The juggling is half the joy. Do you dart ahead to clear a cluster of monsters waiting ahead? Do you run off the beaten path to grab valuable stone for repairs? Do you stay glued to the city’s side to stop a sudden ambush? The game rarely gives you enough time to do everything, which keeps the playthroughs feeling fresh and frantic.
Every so often, you hit a sheltered checkpoint, a little breather where you can visit a vendor, buy new city districts, and pick a side-path to explore for extra perks. These tiny intermissions are always welcome, mostly because they let you breathe for eight seconds before taking on the next path.
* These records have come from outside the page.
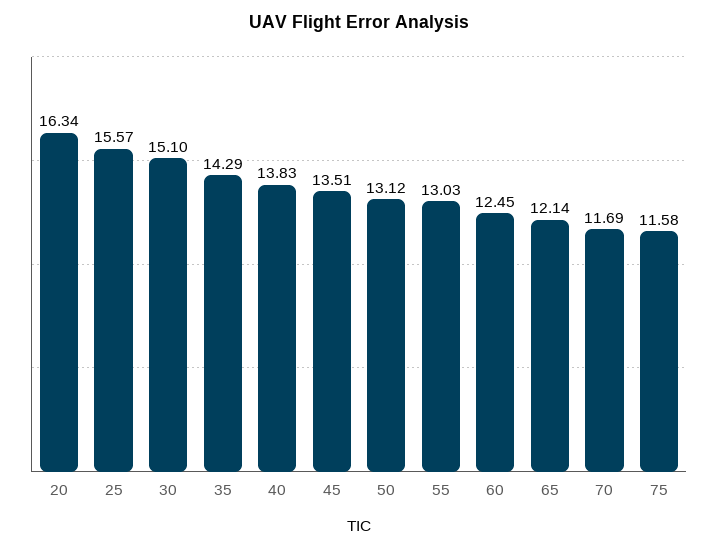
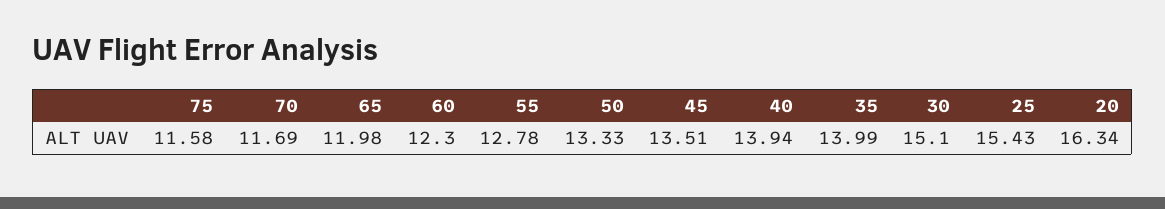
  {
    "20": 16.34,
-   "25": 15.57,
+   "25": 15.43,
    "30": 15.1,
-   "35": 14.29,
+   "35": 13.99,
-   "40": 13.83,
+   "40": 13.94,
    "45": 13.51,
-   "50": 13.12,
+   "50": 13.33,
-   "55": 13.03,
+   "55": 12.78,
-   "60": 12.45,
+   "60": 12.3,
-   "65": 12.14,
+   "65": 11.98,
    "70": 11.69,
    "75": 11.58
  }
Death, Progress, and the Road Ahead
Of course, things will go wrong. They always go wrong. Your hero can fall and instantly respawn without ending the run, but if the city takes too much damage, that’s curtains. Fortunately, each failed attempt earns you compasses, persistent currency used between runs to upgrade the city and your hero. Stronger towers, tougher walls, better attack power… all the usual meta-progression comforts, but implemented in a way that naturally suits the journey.
It’s the kind of game where even a doomed run feels worthwhile, because you’re still inching forward in the long term. And with the controls being so simple, move with the analogue stick, attack automatically, you can slip into that “just one more go” groove pretty easily. If you’ve ever played a survival game, you know exactly how dangerous that mindset is for your sleep schedule.
A Style That Knows Exactly What It Wants
Visually, Rock & Road looks great. The dark, shadowy creatures with glowing red highlights feel genuinely threatening without being overly grim, and the growing city looks fantastic as it mutates into your own bizarre architectural experiment. The soundtrack leans into rock metal energy, perfectly fitting the rhythm of endless danger and constant momentum. It’s loud, punchy, and oddly motivating when you’re scraping your city back from the brink.

Conclusion: A Road Worth Travelling
Monsters Are Coming! Rock & Road is an energetic, clever take on the survivors-like formula, offering something refreshingly different without losing the pick-up-and-play appeal that defines the genre. It’s fast, it’s frantic, and it’s full of personality. If you enjoy juggling chaos, building strange little contraptions on wheels, or simply want a new spin on a familiar blueprint, this is absolutely worth diving into. And for the price, it packs an impressive amount of ingenuity. If you’re burnt out on the genre, maybe give yourself a breather first, but if you’re ready for something lively, layered, and surprisingly strategic, this road is well worth travelling.